PETER: Eventually I saw that my physical survival depended upon the ATM machine continuing to spit out enough printed pieces of paper when I put a plastic card into it for me to be able to afford to pay for food, clothing and shelter. Anything in excess to this basic requirement was then available to buy toys for leisure and pleasure. Thus, my only job was to ensure that the numbers on my receipt remained within sensible limits given the ebb and flow of expenditure.

*

GARY: I’ve got to get back to being happy and harmless. I can’t say I’m there yet. I’ve got an awfully lot going on my head and in my heart at the present time.
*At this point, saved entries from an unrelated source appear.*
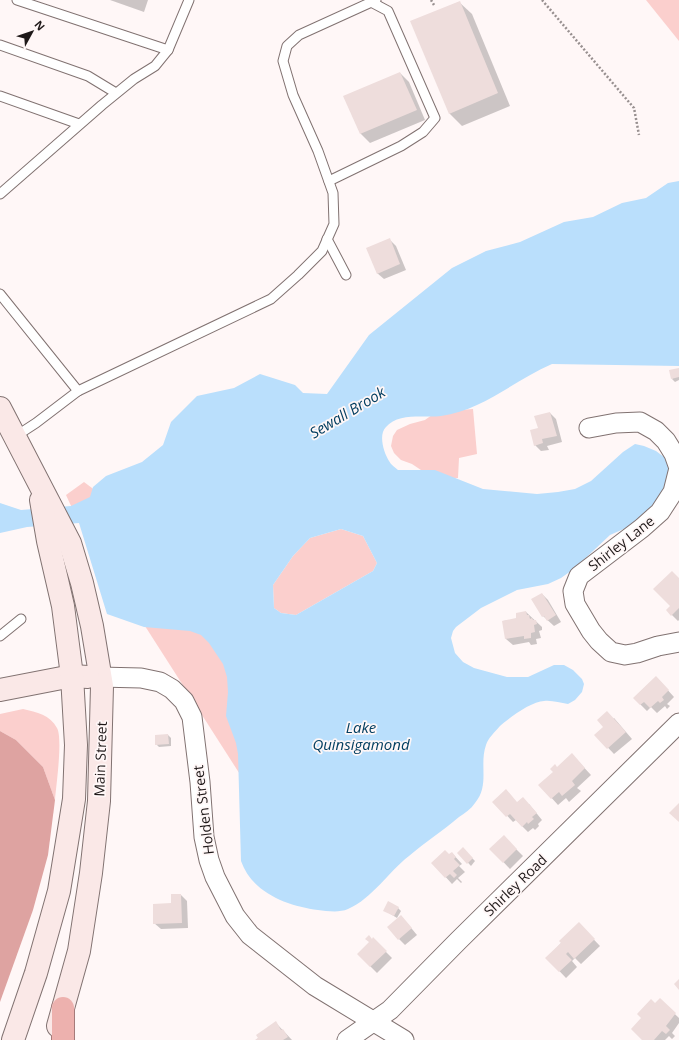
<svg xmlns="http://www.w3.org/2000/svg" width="679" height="1040" font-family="'Open Sans',sans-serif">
<rect width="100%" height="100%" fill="#fff7f7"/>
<g fill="#fbcfcd">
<path d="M 646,0 L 679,0 L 679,41 Z"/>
<path d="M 473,409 L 477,454 L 459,458 L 458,478 L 449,478 L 424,472 L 412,464 L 401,460 L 394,453 L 391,446 L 393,436 L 397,430 L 410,424 L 425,420 L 436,412 Z"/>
<path d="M 84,482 L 112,503 L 227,648 L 259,804 L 79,523 L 66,495 Z"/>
<path d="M 341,529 L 363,536 L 377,563 L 373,571 L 296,615 L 281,613 L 274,608 L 273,585 L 293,556 L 310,538 Z"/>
<path d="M 23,709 C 37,712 50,715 57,728 C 63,738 56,787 55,800 L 43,767 L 16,740 L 0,731 L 0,714 Z"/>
</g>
<path fill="#dea3a1" d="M 0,731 L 16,740 L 43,767 L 55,800 L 48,855 L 33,910 L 0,1002 Z"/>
<path fill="#badffc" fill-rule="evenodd" d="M 679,181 L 679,366 L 552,364 C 515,380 483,410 441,416 C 425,418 398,412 386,427 C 378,435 384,453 389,461 C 391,465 395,467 398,470 L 435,470 L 483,489 L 537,494 L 558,492 L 575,489 L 591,481 L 623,452 L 635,444 L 644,446 L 656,451 L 664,457 L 668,463 L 670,474 L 664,500 L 635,524 L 610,535 L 575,568 L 561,578 L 548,584 L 517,590 L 481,608 L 456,627 L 453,631 L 451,638 L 455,653 L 463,662 L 474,668 L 507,677 L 528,677 L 554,665 L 564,665 L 573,670 L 582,679 L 584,684 L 582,692 L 575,700 L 568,704 C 560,703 552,700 544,701 C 532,701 509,718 500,726 C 495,732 488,738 486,745 C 479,765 490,785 475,803 C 471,809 465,813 459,817 C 443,831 425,842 409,856 C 388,872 373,898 348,909 C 339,913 327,911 318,910 C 288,906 252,893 241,861 L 238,754 L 236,743 L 226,716 L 228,692 L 227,677 L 223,664 L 209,643 L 201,635 L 190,631 L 144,627 L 107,614 L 79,523 L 27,527 L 0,533 L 0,503 L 21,510 L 71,506 L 90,497 L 93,487 L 106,476 L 142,462 L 163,445 L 171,422 L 197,396 L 234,388 L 260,374 L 295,385 L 303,393 L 327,394 L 369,335 L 452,268 L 486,251 L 520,242 L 564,222 L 593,217 L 622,203 L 646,198 L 668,183 ZM 341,529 L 363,536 L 377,563 L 373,571 L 296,615 L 281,613 L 274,608 L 273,585 L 293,556 L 310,538 Z"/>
<g fill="#0003">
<path d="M 110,0 L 148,0 L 144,12 Z"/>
<path d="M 459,2 L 472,14 L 510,106 L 462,126 L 450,114 L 412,22 Z"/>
<path d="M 400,73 L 409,82 L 425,120 L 370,143 L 361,134 L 345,96 Z"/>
<path d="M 390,240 L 396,246 L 406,270 L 384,279 L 377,273 Z"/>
<path d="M 679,369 L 679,380 L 675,382 L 672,379 Z"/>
<path d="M 550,413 L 556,419 L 562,442 L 547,446 L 549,450 L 541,451 L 535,445 L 539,429 Z"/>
<path d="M 679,579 L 679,620 L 678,621 L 667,610 L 671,606 Z"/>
<path d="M 542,594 L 548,600 L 561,622 L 554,626 L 543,616 Z"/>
<path d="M 526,612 L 542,627 L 542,630 L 539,631 L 541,638 L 536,639 L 537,644 L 531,645 L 529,642 L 513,645 L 506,639 L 503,621 L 518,619 Z"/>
<path d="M 656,677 L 674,697 L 667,704 L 670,706 L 667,709 L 665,706 L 657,713 L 651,707 L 647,711 L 634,698 Z"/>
<path d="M 614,718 L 632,739 L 614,754 L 596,735 Z"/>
<path d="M 168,735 L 171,738 L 171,746 L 159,747 L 156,744 Z"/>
<path d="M 578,761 L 591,775 L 577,788 L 581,791 L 569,802 L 566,798 L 558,805 L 540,785 L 558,768 Z"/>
<path d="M 494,802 L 529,804 L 542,820 L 538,824 L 539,826 L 535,830 L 533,828 L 528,832 L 516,820 L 513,822 Z"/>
<path d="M 504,837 L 523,856 L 510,869 L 491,849 Z"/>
<path d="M 463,849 L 475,861 L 471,866 L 459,853 Z"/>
<path d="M 452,853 L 462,864 L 459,866 L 465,872 L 458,878 L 462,882 L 461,883 L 457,879 L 452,884 L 433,863 Z"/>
<path d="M 181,895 L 187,901 L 188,928 L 161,929 L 154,923 Z"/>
<path d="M 398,908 L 401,911 L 397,918 L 384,910 Z"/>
<path d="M 407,923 L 417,935 L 405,945 L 399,939 Z"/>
<path d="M 579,924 L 600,946 L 581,964 L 575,958 L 572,961 L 577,967 L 566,978 L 547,958 Z"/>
<path d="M 373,939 L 392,958 L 377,973 L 358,954 Z"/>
<path d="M 660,1000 L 679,1018 L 679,1023 L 672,1033 L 675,1036 L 672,1039 L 669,1036 L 665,1040 L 643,1040 L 642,1019 Z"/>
<path d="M 276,1023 L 292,1040 L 256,1040 Z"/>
</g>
<g fill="#eedddc">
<path d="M 460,1 L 498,93 L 449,114 L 410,21 Z"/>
<path d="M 400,72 L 417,110 L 360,134 L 343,96 Z"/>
<path d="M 390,238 L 400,264 L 377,274 L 366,248 Z"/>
<path d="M 679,368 L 679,377 L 671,379 L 669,370 Z"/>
<path d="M 550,412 L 557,436 L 542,439 L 543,443 L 534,446 L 530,430 L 538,428 L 534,416 Z"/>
<path d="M 672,571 L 679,578 L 679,608 L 671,616 L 666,610 L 670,606 L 653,589 Z"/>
<path d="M 542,593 L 556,615 L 547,621 L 544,616 L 542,617 L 531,599 Z"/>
<path d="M 526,611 L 527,615 L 529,615 L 530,619 L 532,618 L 533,620 L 536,620 L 537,624 L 534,625 L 535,632 L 531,633 L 531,638 L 524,639 L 524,636 L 505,639 L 502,621 L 516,618 L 516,613 Z"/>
<path d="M 656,676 L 669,690 L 662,697 L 664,700 L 660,703 L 658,701 L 650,708 L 644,702 L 640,705 L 633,698 Z"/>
<path d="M 607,711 L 626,732 L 607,749 L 594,735 L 603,727 L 597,720 Z"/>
<path d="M 168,734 L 169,744 L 155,745 L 155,735 Z"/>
<path d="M 572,753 L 585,768 L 572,781 L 575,785 L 562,796 L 559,792 L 551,799 L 538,785 L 553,772 L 550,769 L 555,764 L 557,767 Z"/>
<path d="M 506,789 L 517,802 L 523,797 L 537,813 L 532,817 L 534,819 L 528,824 L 527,822 L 522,827 L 510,814 L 506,817 L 492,802 Z"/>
<path d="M 679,803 L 679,822 L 669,813 Z"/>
<path d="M 504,835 L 517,849 L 503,863 L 489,849 Z"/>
<path d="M 463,847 L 473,858 L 467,864 L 457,853 Z"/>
<path d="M 445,850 L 449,854 L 452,852 L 456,857 L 454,859 L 460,865 L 453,871 L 457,875 L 454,878 L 450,874 L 445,878 L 431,863 Z"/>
<path d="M 171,894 L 181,894 L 182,923 L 153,924 L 153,904 L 171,903 Z"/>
<path d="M 388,901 L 399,907 L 394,916 L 383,911 Z"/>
<path d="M 401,915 L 412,928 L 398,940 L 387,927 Z"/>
<path d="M 579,922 L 595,939 L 574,959 L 568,952 L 566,954 L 572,960 L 559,972 L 545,958 L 561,943 L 559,941 Z"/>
<path d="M 369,935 L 372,939 L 373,937 L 387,951 L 370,967 L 357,954 L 369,942 L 365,939 Z"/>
<path d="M 679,979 L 679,990 L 674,984 Z"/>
<path d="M 660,998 L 676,1013 L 666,1026 L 670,1030 L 666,1034 L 662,1031 L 654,1040 L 642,1040 L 631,1029 L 641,1018 L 637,1014 L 651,999 L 655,1003 Z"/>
<path d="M 276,1021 L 281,1030 L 283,1029 L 288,1037 L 283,1040 L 255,1040 L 258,1038 L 256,1035 Z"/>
</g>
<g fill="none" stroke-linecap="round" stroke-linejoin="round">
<defs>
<g id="service">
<path d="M 17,0 L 168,50"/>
<path d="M 0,45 L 88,76 L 116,93"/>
<path d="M 0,96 L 79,124"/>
<path d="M 329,181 L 401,146 L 423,132 L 435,118 L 388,11 L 371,2"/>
<path d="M 0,194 L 102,105 L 134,79 L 155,66 L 168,50 L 189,0"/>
<path d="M 327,239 L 346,275"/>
<path d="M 0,294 L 78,391"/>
<path d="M 16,436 L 36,423 L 78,391 L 271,299 L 298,275 L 322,251 L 334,224 L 333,193 L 318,151 L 293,95 L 283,61 L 287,46 L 299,35 L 376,0"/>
<path d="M 0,636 L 21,619"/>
</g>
<g id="minor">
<path d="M 589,428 L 616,423 L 640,422 L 656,431 L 666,441 L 674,454 L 679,468 L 673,492 L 660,512 L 642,528 L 579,576 L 573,591 L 575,604 L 591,631 L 599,641 L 611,652 L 625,655 L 637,653 L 658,646 L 679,642"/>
<path d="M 99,677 L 141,678 L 160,682 L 172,689 L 184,701 L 192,717 L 200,782 L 204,837 L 209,860 L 215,877 L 235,916 L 250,935 L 315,986 L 404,1040"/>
<path d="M 347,1040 L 390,1010 L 458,941 L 679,723"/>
</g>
<g id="secondary">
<path d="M 0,408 L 70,543 L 82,583 L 92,626 L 102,686 L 99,801 L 91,873 L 79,951 L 58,1026"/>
<path d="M 0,690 L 72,676 L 88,677"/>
<path d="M 13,1040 L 36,973 L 59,891 L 74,799 L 76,745 L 72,676 L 63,606 L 48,541 L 41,500"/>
</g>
<path id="motorway" d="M 63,1040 L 63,1008"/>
</defs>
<use href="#service" stroke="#817271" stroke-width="11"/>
<use href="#minor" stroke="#817271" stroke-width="21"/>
<use href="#secondary" stroke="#817271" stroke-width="24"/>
<use href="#motorway" stroke="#a57b7a" stroke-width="24"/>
<g stroke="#989090" stroke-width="2.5" stroke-dasharray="2 2" stroke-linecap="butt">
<path d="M 431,0 L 434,5"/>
<path d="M 542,0 L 634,108 L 639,135"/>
</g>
<use href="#service" stroke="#fff" stroke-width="9"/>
<use href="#minor" stroke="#fff" stroke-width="19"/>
<use href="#secondary" stroke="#fae8e7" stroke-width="22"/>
<use href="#motorway" stroke="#edb1ae" stroke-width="22"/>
</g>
<g text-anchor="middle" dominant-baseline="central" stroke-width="3.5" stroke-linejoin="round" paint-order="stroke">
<g font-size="14" fill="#1e1818" stroke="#fff7f7">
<text transform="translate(621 543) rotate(-38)">Shirley Lane</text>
<text transform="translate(100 759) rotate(-88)">Main Street</text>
<text transform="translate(203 810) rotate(-97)">Holden Street</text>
<text transform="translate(515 885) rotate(-44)">Shirley Road</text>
</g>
<g font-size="15" font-style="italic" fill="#043f61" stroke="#fff7f7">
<text transform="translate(347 412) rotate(-31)">Sewall Brook</text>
<text x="361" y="727">Lake<tspan x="361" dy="17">Quinsigamond</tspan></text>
</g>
</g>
<g transform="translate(32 32) rotate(50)" stroke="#fff7f7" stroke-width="3" paint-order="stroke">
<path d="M0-3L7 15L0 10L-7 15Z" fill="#1e1818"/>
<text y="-6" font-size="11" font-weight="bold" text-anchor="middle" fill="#1e1818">N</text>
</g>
</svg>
I was practically having anxiety attacks and very sick feelings over the weekend. It was not very pleasant. Now it is a bit better. I don’t think my lows are quite as low as they used to be or my depressions are quite as depressed as they used to be. I think I pull myself out of it a lot faster.

PETER: Yea. As you begin to have success, any little set backs can be irritating or seem bigger than they are, or seem to last longer than they actually do. When I first got a computer 3 years ago I bought it as the best word processor with which to write my journal. Countless mistakes, faults, hits and misses later I can now use it not only for writing but for picture and video processing, drawing for work, participating on mailing lists etc. Often it felt like a struggle, often I saw others as better than me or quicker to get it than me, but I see now that I am reasonably competent using the machine by now. What capped it off was a technically minded friend who looked at my CAD program and said ‘Wow, that must be complicated’ and I was able to see how well I was doing at a fairly difficult and brand new task.

In comparison with learning to use a computer, becoming free of malice and sorrow is a much more difficult task requiring much more patience and perseverance, which is why it makes no sense to allow any glitches or misses that occur to blossom into something bigger than they are. Nipping the feeling or emotion in the bud was the expression you used. This is not suppression for if the feelings come up again next time in a similar situation, you get another opportunity to label the feeling, trace the source, do a bit more investigating and get back to feeling good.

Success is noticing you are feeling good now, either in a situation where you wouldn’t have felt good a while ago ... or for no particular reason other than the sheer delight in being here.